Dans cette perspective, le problème n’est pas tant la question de la parcimonie que la nécessité d’assurer une synergie entre les systèmes locaux et externes. Idéalement, ces deux niveaux d’appréciation de la performance devraient être cohérents.
L’appropriation de la gestion de la performance par les acteurs
Mesurer la performance, c’est une chose. Mais s’assurer que les professionnels transforment leurs façons de faire, de manière à intégrer cette nouvelle dimension de la gestion des organisations de santé demeure un défi tout aussi grand.
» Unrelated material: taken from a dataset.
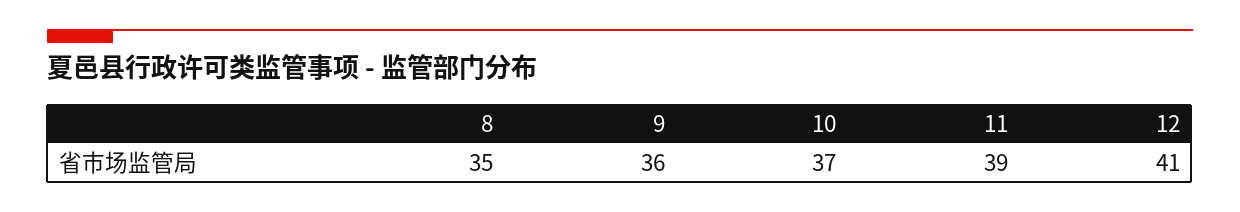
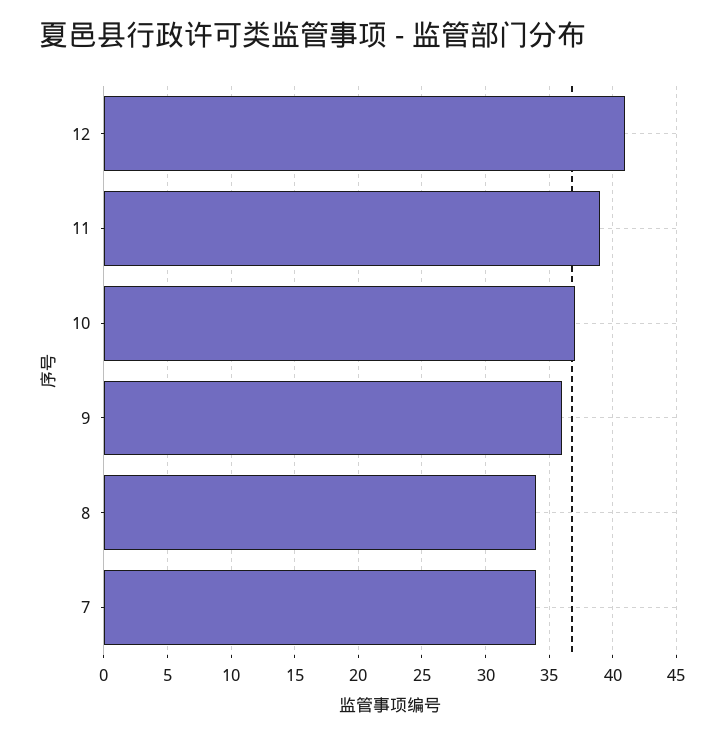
8: 35 -> 34
7: none -> 34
Un premier levier de changement est bien sûr le renforcement des mécanismes externes de contrôle de la tutelle ministérielle ou des agences régionales. Ce type d’action est nécessaire, mais son potentiel peut être rapidement mis en échec si ce contrôle est perçu comme trop déconnecté des spécificités locales. Il favorise alors les contournements de système où les organisations dépensent leur énergie à jouer avec le système, plutôt qu’à améliorer leur performance.
Diffusion publique de l’information
Dans cette perspective, deux autres mécanismes peuvent être utiles d’une manière complémentaire. Le premier est la diffusion publique de l’information ou classement. Des initiatives en matière de diffusion publique ont déjà cours en France, avec le tableau de bord des infections nosocomiales et les indicateurs autour du dossier du patient (tenue du dossier du patient et du dossier anesthésique, traçabilité de la douleur, dépistage des troubles nutritionnels, délai d’envoi des courriers de fin d’hospitalisation). La diffusion de cette information est utile dans la mesure où elle augmente la transparence et incite les organisations de santé à s’améliorer. À ce niveau, l’enjeu principal revient à un principe : assurer une synergie entre le système local et le système externe. Idéalement, ces deux niveaux d’appréciation de la performance devraient être logiquement cohérents afin de produire un effet d’entraînement.
Benchmarking
Le second est le benchmarking (ou balisage). L’idée est, pour une organisation de santé, de se comparer à d’autres organisations pour pouvoir déterminer dans quelle mesure elle est performante, et cela sans diffusion publique de l’information. Ce modèle de gestion est souvent évoqué, mais son application est souvent insuffisante dans la mesure où il s’appuie sur un raisonnement à la moyenne. On investit tous les efforts à améliorer les indicateurs de performance qui sont en dessous de la performance du groupe. Les indicateurs supérieurs à la moyenne sont perçus comme pleinement satisfaisants et font l’objet de moins d’attention. À terme, l’évolution tend à ramener l’ensemble vers la moyenne. Le réel modèle de gestion, sous-jacent au benchmarking, demande plutôt aux organisations de choisir les organisations les plus performantes dans leur domaine. L’idée étant d’enclencher un processus général d’émulation et d’imitation pour entreprendre un processus d’amélioration continue de leur performance.